The algorithm producing that image would be easy to implement. I am sure, if you tweak some of its parameters, you can get very good results for that kind of images.
I tested all the images with tesseract:
Just a little bit of thinking out of the box:
I can see from your original image that it's a rather rigorously preformatted document, looks like a road tax badge or something like that, right?
If the assumption above is correct, then you could implement a less generic solution: The noise you are trying to get rid of is due to features of the specific document template, it occurs in specific and known regions of your image. In fact, so does the text.
In that case, one of the ways to go about is define the boundaries of the regions where you know that there is such "noise", and just white them out.

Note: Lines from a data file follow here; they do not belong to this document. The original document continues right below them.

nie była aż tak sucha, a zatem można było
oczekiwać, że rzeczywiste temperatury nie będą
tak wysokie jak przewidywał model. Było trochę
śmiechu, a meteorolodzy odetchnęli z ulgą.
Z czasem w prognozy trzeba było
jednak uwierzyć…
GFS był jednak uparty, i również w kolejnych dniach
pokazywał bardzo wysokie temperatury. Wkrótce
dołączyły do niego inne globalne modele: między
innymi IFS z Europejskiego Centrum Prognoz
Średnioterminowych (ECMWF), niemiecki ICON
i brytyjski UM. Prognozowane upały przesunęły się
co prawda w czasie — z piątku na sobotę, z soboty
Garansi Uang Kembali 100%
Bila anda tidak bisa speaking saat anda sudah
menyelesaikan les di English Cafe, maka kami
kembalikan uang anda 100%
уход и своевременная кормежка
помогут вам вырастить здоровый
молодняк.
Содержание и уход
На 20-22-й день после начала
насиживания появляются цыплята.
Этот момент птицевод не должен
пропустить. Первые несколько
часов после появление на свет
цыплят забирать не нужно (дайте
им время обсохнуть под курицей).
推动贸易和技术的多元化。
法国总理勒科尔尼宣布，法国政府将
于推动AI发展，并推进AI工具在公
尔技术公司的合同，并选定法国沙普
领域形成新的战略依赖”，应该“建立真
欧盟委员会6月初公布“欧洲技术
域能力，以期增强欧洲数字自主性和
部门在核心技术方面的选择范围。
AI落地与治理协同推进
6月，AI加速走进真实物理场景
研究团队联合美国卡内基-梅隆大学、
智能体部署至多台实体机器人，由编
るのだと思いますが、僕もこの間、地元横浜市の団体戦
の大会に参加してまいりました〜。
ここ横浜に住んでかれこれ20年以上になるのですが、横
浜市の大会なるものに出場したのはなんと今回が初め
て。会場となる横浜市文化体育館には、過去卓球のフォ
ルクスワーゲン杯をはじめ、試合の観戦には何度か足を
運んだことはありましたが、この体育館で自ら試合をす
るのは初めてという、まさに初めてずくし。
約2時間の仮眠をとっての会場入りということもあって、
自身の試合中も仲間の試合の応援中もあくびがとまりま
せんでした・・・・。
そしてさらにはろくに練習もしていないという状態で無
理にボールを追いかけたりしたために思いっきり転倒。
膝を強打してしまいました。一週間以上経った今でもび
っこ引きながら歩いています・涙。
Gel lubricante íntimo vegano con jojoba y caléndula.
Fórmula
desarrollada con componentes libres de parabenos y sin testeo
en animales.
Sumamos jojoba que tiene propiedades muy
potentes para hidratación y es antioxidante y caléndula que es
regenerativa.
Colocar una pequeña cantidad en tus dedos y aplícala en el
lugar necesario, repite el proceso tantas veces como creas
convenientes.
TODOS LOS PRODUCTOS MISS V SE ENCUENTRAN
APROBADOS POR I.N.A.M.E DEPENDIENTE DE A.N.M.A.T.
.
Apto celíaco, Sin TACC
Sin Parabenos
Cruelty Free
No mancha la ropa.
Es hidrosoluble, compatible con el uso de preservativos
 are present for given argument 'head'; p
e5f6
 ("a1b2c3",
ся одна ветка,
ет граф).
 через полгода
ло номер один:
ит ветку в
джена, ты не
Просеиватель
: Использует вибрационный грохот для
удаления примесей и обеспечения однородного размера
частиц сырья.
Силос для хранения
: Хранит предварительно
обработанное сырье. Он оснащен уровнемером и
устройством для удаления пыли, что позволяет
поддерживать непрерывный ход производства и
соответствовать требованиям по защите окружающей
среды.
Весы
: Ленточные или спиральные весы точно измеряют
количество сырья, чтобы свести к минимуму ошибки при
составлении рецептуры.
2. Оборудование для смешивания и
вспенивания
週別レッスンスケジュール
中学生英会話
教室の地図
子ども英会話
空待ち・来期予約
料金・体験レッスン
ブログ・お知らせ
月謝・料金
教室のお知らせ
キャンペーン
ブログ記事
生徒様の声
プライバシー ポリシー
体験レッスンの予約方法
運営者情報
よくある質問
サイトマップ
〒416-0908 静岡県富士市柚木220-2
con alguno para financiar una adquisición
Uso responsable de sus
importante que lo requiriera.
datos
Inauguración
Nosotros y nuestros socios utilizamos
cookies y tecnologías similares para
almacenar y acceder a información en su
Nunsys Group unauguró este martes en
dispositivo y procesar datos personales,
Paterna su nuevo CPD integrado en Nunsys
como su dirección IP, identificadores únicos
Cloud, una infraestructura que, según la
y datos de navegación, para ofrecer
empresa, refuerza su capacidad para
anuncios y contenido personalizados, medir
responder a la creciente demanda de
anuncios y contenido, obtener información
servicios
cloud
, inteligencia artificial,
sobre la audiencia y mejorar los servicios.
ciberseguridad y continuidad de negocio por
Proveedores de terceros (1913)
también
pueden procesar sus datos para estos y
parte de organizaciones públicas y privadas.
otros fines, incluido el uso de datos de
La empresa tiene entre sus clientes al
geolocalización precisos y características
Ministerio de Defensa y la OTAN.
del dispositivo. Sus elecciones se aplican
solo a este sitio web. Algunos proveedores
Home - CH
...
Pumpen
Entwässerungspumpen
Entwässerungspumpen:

Then, follow the rest of the steps that you are already following: Do the noise reduction that will remove the finest detail (i.e. the background pattern that looks like the safety watermark or hologram in the badge). The result should be clear enough for Tesseract to process without trouble.

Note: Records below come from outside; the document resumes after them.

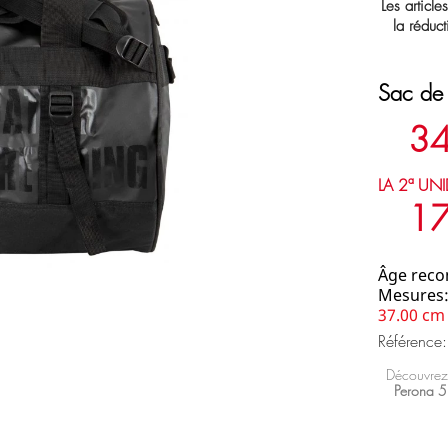
Les article
la réduct
Sac de
34
LA 2ª UNI
17
Âge rec
Mesures
37.00 cm
Référence
Découvrez
Perona 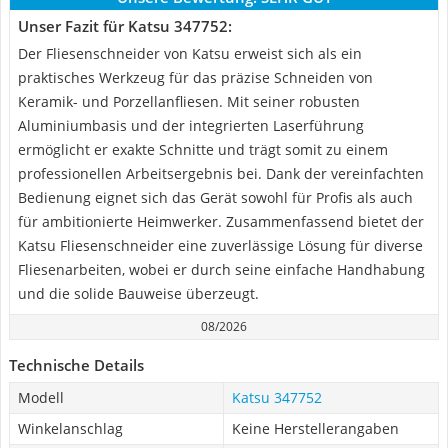
Unser Fazit für Katsu 347752:
Der Fliesenschneider von Katsu erweist sich als ein
praktisches Werkzeug für das präzise Schneiden von
Keramik- und Porzellanfliesen. Mit seiner robusten
Aluminiumbasis und der integrierten Laserführung
ermöglicht er exakte Schnitte und trägt somit zu einem
professionellen Arbeitsergebnis bei. Dank der vereinfachten
Bedienung eignet sich das Gerät sowohl für Profis als auch
für ambitionierte Heimwerker. Zusammenfassend bietet der
Katsu Fliesenschneider eine zuverlässige Lösung für diverse
Fliesenarbeiten, wobei er durch seine einfache Handhabung
und die solide Bauweise überzeugt.
08/2026
Technische Details
Modell
Katsu 347752
Winkelanschlag
Keine Herstellerangaben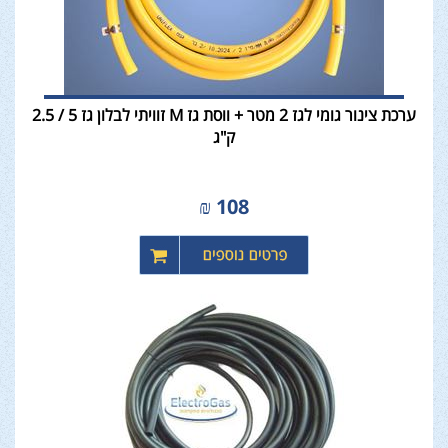
ערכת צינור גומי לגז 2 מטר + ווסת גז M זוויתי לבלון גז 5 / 2.5
ק"ג
₪
108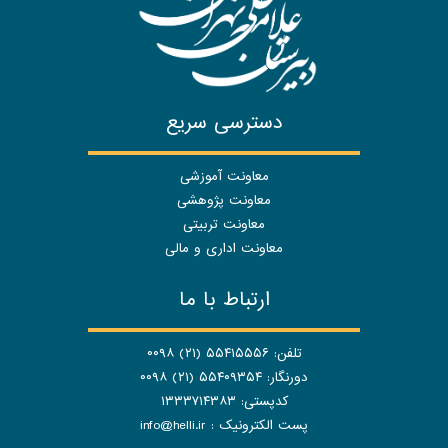
دسترسی سریع
معاونت آموزشی
معاونت پژوهشی
معاونت تربیتی
معاونت اداری و مالی
ارتباط با ما
تلفن: ۵۵۴۱۵۵۵۶ (۲۱) ۰۰۹۸
دورنگار: ۵۵۴۰۹۳۵۴ (۲۱) ۰۰۹۸
کدپستی: ۱۳۳۳۷۱۴۳۸۳
پست الکترونیک :
info@helli.ir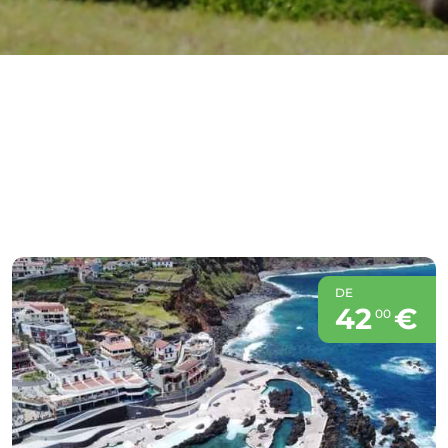
DE
42
€
00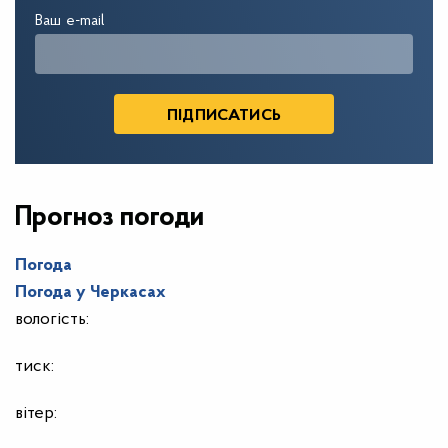
Ваш e-mail
Прогноз погоди
Погода
Погода у
Черкасах
вологість:
тиск:
вітер: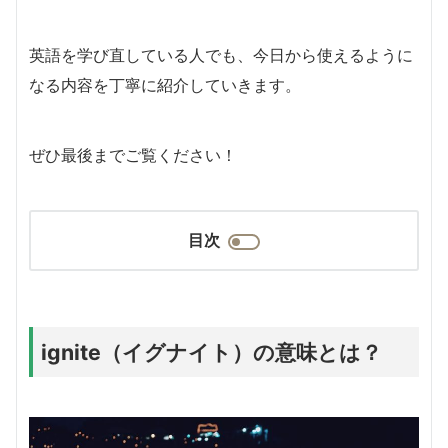
英語を学び直している人でも、今日から使えるように
なる内容を丁寧に紹介していきます。
ぜひ最後までご覧ください！
目次
ignite（イグナイト）の意味とは？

Just a thought anyway. Not a generic solution, I acknowledge that, so it depends on what your actual requirements are.
My answer is based on following assumptions. It's possible that none of them holds in your case.

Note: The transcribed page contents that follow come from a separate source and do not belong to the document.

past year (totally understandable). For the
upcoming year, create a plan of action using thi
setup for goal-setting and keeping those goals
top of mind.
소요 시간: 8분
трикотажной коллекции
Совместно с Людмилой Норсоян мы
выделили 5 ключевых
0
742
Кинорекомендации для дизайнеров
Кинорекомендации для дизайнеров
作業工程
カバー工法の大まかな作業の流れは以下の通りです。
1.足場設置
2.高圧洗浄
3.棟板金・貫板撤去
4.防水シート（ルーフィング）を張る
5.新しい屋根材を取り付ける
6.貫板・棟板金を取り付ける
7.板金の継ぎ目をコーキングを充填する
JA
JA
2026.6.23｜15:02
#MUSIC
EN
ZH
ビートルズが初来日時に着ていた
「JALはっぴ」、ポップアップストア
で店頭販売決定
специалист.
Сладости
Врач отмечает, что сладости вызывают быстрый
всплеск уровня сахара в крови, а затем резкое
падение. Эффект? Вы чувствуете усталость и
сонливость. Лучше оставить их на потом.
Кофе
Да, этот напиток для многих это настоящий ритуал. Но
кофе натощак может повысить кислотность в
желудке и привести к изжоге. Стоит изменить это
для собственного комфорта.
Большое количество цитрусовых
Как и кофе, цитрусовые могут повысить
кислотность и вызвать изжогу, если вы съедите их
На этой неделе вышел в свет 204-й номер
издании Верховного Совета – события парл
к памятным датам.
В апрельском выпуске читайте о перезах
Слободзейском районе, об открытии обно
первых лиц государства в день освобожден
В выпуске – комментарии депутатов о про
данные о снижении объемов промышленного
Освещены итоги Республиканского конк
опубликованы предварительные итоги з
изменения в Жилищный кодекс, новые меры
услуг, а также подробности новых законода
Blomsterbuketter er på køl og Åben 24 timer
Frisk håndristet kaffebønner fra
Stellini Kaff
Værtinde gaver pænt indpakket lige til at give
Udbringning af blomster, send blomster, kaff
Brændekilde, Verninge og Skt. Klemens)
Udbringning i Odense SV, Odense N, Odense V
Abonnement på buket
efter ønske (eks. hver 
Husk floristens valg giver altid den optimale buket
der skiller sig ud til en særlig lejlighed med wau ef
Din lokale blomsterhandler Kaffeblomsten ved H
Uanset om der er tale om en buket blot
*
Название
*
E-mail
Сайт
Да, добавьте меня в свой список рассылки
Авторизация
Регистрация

This is my procedure for extracting the digits:
Threshold the distance transformed image using the stroke-width ( = 8) constraint
Apply morphological operation to disconnect
Filter bounding box heights and make a guess where the digits are
stroke-width = 8 stroke-width = 10
EDIT
Prepare a mask using the convexhull of the found digit contours
Copy digits region to a clean image using the mask
stroke-width = 8
stroke-width = 10
My Tesseract knowledge is a bit rusty. As I remember you can get a confidence level for the characters. You may be able to filter out noise using this information if you still happen to detect noisy regions as character bounding boxes.
C++ Code
EDIT
Java Code
The font size should not be so big or small, approximately it should in range of 10-12 pt(i.e, character height approximately above 20 and less than 80). you can down sample the image and try with tesseract. And few fonts are not trained in tesseract, the issue may arise if it is not in that trained fonts.